I am curious how you did this too, I did a soap with cammomile tea and it turned out great, I would love to do a green tea one.


----------



## Khanjari (Feb 27, 2014)

Thank you all for the comments. I am glad you like it! 

I loved how the tea bleed it's color darker than before! Attaching pictures of how it looks now, after 5 days of Making it. 

I try to pick up the easiest route first! I already had a packet of 20 green tea bags that I had bought from a health store called Earth Fare. I just cut up the little tea bag in a bowl. when I melted the clear base, I added a little tea at a time. I made 2 soaps from just 2 pinches/dashes of green tea. Added a little FO called Tea Tree oil and put it in the mold. The soap was ready!!!!!!

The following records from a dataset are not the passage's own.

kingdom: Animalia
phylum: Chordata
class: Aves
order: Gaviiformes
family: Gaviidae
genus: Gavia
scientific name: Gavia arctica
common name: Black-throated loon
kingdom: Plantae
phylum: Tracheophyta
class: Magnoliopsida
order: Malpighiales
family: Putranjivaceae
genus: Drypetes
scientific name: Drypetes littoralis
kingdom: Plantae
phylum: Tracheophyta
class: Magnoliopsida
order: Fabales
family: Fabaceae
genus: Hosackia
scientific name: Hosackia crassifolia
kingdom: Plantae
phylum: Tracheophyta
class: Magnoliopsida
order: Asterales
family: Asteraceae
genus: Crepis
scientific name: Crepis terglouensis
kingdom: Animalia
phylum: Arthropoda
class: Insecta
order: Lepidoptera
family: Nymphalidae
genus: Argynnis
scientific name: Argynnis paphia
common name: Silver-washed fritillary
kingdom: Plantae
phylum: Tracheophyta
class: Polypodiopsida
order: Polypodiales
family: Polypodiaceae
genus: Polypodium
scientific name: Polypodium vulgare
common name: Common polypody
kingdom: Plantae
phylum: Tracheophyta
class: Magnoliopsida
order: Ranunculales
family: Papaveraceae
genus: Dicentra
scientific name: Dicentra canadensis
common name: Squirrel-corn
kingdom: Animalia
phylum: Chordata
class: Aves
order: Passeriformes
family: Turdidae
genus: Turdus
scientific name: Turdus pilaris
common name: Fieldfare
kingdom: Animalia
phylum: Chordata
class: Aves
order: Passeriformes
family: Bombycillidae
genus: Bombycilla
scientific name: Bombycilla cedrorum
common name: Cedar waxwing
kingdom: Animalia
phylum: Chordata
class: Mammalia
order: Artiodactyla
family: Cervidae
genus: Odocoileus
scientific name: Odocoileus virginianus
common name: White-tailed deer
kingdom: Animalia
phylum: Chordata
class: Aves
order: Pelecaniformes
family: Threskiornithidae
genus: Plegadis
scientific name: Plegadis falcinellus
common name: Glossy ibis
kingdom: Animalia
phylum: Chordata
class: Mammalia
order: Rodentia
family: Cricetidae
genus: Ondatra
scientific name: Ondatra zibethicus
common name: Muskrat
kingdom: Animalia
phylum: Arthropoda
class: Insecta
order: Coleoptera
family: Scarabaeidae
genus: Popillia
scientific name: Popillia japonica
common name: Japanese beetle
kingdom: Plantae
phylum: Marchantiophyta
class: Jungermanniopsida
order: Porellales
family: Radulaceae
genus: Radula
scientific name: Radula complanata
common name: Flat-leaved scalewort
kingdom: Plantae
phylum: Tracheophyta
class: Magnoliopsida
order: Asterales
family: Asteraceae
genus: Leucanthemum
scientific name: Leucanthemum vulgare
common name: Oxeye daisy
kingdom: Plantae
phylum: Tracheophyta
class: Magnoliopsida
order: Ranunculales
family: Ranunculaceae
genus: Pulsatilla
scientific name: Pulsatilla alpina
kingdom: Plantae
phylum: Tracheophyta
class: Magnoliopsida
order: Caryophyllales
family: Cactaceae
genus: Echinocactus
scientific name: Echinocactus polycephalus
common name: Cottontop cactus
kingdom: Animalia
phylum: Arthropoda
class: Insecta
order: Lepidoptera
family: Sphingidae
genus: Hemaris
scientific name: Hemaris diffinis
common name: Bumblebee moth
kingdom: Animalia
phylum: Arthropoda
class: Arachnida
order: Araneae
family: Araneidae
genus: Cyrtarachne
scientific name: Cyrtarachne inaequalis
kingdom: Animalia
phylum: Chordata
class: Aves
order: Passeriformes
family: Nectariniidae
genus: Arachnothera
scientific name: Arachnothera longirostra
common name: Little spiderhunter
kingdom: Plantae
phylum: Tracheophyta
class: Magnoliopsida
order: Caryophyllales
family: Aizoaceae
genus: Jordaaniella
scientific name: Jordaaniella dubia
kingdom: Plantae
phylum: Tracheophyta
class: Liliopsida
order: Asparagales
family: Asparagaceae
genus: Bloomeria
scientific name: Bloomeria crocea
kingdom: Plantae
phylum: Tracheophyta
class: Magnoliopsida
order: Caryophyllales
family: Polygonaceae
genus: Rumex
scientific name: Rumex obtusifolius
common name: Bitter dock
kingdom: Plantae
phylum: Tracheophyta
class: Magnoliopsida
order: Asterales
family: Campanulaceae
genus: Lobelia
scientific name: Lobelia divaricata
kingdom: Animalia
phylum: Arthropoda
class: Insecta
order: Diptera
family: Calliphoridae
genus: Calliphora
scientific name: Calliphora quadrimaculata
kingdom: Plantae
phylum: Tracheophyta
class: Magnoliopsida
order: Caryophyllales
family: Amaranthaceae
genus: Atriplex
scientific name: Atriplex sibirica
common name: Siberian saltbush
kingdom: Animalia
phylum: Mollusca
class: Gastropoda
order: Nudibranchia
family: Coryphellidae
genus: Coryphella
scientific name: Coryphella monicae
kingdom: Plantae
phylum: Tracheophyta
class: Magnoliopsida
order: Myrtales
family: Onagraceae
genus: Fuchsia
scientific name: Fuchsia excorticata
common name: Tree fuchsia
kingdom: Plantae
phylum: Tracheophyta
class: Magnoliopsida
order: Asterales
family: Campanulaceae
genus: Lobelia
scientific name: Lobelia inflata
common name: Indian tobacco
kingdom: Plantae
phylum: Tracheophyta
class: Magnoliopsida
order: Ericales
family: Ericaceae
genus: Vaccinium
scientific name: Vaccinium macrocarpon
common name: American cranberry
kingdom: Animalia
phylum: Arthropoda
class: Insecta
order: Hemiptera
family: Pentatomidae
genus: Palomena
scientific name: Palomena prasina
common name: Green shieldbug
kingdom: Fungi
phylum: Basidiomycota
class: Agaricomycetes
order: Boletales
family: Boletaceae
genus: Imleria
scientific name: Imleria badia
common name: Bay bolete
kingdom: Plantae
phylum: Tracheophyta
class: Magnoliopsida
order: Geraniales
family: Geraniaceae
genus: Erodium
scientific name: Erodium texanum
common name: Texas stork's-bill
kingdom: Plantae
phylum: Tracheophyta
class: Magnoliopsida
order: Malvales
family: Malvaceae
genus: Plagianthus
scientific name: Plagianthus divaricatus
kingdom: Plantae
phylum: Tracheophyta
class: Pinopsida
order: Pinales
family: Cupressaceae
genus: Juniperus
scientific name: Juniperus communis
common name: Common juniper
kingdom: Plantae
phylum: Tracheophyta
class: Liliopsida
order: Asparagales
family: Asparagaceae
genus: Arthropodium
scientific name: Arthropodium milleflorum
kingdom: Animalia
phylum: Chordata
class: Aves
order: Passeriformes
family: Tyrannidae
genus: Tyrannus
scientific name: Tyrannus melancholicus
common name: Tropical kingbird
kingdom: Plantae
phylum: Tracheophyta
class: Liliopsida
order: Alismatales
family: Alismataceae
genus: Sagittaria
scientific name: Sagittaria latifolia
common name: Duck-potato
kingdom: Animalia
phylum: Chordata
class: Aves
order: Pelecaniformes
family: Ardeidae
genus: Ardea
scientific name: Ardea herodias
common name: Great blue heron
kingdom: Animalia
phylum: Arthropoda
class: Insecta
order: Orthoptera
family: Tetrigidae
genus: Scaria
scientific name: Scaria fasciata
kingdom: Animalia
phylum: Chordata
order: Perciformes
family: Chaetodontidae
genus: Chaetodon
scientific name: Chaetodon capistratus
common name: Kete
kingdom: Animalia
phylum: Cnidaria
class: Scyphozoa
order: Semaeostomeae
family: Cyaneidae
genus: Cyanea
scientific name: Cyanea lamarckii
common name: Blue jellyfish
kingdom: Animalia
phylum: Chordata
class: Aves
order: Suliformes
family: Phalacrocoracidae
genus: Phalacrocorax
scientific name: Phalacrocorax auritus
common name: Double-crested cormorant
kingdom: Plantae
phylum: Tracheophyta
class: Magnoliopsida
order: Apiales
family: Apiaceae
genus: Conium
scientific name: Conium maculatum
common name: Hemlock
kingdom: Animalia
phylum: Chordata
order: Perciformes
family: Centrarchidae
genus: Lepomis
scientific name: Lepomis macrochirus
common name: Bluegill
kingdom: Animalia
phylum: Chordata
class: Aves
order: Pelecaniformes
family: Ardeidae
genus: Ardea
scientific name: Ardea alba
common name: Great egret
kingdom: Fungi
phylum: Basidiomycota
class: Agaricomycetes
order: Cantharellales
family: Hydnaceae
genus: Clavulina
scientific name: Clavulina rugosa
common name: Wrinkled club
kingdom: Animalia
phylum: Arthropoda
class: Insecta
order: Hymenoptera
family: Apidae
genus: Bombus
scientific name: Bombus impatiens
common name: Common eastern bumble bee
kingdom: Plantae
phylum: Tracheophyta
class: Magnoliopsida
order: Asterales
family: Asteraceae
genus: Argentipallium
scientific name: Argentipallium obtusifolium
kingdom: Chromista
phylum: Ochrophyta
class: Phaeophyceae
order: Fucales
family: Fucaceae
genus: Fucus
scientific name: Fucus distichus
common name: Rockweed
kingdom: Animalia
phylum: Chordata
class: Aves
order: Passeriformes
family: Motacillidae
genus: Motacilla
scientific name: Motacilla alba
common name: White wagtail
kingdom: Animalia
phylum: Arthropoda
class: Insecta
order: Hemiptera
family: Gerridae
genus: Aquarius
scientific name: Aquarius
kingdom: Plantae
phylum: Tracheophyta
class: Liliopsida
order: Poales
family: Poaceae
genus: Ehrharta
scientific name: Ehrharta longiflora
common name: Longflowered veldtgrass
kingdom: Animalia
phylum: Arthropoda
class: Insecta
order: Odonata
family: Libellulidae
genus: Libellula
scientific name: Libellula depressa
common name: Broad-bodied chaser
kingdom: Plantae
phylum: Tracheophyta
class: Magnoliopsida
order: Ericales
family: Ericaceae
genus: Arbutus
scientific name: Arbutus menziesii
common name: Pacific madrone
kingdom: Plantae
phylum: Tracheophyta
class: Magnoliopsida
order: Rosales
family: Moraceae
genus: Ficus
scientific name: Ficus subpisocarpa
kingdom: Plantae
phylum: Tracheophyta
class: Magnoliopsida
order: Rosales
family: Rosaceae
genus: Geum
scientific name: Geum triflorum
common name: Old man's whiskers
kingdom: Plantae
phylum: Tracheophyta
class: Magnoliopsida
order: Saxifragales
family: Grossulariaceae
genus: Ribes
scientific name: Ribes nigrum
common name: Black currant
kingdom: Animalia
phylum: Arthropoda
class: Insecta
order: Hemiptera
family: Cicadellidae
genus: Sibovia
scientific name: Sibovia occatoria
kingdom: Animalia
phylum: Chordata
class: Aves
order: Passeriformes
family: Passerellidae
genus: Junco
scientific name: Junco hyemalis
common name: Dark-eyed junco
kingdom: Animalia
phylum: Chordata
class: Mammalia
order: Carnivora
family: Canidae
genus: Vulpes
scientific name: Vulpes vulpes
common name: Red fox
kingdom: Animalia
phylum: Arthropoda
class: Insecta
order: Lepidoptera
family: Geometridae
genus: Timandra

The friend who had requested it is totally in love with it! She says it is exfoliating and calm. She has kept that soap specially for the evening baths


----------



## SoapLushie (Mar 1, 2014)

Gorgeous soap!  I love it!  I was flipping through soap making books at the library, and one of them had you actually steep the tea bags in the melted base - I would have never thought of that!  I haven't tried it yet, but am certainly considering it, though.  But I love the look of the tea bits in soap, just like your lovely soap, Khanjari.  Thanks for sharing!
 -Lushie


----------



## lisamaliga (Mar 1, 2014)

Tea is a wonderful additive!


----------



## Khanjari (Apr 9, 2014)

jules92207 said:


> I am curious how you did this too, I did a soap with cammomile tea and it turned out great, I would love to do a green tea one.



Hey can you send me a picture of your cammomile soap?  I am thinking of making soap with dried flower petals like rose, marigold and cammomile.  Have you tried those?


----------



## jules92207 (Apr 9, 2014)

Khanjari said:


> Hey can you send me a picture of your cammomile soap?  I am thinking of making soap with dried flower petals like rose, marigold and cammomile.  Have you tried those?



I made the soap with brewed cammomile tea and a camomile/neroli eo fo blend from wsp but I did not add flowers or the tea leaves. I heard calendula blossoms will retain their yellow color so if I made it again I would use that. It is a nice color without any additives but the tea for my water, sorry for the horrible cell pic..


----------



## jules92207 (Apr 9, 2014)

I also HP this one as I hadn't tried a CP batch yet.


----------



## Khanjari (Apr 12, 2014)

Thanks Jules!  For some reason I assumed that it was MP. Sorry for the assumption!  I think your soap looks good! 

I am going to try a calendula soap with dry petals and want to try a similar one with rose and camomile if possible


----------



## jules92207 (Apr 12, 2014)

Nice! I cant wait to see how it turns out!


----------



## jules92207 (Apr 12, 2014)

And of course you thought melt and pour, I am the goober posting hp in melt and pour forum - I still claim newbie here, forgive me! Lol!


----------



## Sheila Pullar (May 23, 2014)

This is my first Dahlia Soap! X


----------



## lisamaliga (May 24, 2014)

Beautiful -- especially love the use of the 3 colors!


----------